Executing modern educational design in a new school is challenging. Creating it within a decades-old structure pushes the challenge to a new level.
At Hammond High School in Howard County, J. Vinton Schafer & Sons Project Executive Tom Kraft is part way through a three-year, $77 million, occupied renovation.
“It includes 11 phases for the building, nine phases for the site and is one of the most complicated projects I have ever been part of. It feels like a giant Jenga puzzle,” Kraft said. “As the construction manager on the job, we got involved two years before any boots hit the ground to figure out the best approach to phasing.”
To create a modern educational environment, the project will change nearly every part of the 1970s school, demolish part of it, build an addition, expand the total size from 196,843 to 238,585 square feet, and increase school capacity by 200 students.
“We are working multiple shifts covering up to 20 hours per day up to 6 days per week,” Kraft said.
Consequently, the challenges facing the project team include installing all new electrical and HVAC systems in existing space and temporarily operating both old and new systems, adding new structural steel to the old building to support daylighting measures, and swiftly addressing mid-project surprises, such as sewer lines that are sloped the wrong way and old building sections that aren’t plumb, level and square.

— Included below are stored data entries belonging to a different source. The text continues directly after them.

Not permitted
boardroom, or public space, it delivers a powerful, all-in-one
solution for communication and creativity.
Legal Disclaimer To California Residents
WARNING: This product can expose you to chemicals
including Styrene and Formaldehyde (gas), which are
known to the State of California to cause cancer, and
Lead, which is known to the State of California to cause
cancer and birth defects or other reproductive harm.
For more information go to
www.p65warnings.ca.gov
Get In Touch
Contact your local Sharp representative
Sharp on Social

“We are absolutely seeing a trend of redeveloping more existing school sites,” said Chris Marschhauser, Senior Project Manager at Oak Contracting. Given Central Maryland’s dense and growing population, “just about every school project we do is in a highly densely populated neighborhood and we are restricted in what we can do on that site.”
Oak Contracting, for example, was hired to build the new 400,000-square-foot Wheaton High School and 180,000-square-foot Thomas Edison High School of Technology in Montgomery County on the tight site that already housed both schools. Furthermore, construction could not interfere with ongoing classes for both schools, normal operations of an adjacent county park and swimming pool, or infrastructure supporting a cell tower just 30 feet from the property line.
The project required crews to overcome challenges such as “how do you take down half a building, leave the other half up and fully functioning for students, then install sheeting and shoring so you can excavate and start building the new school,” Marschhauser said.
Those extraordinarily complex renovations, however, are yielding stunning results.
As schools prepared to open this fall, J. Vinton Schafer wrapped up the final details on the new Edgewater Elementary School in Anne Arundel County. The five-phase, 2.5-year occupied renovation transformed the school layout, included a new addition, and gave students a new media center, gym, cafeteria and other spaces.
“You wouldn’t even recognize it as the same school that was here before,” said Tom Weaver, Project Manager at J. Vinton Schafer.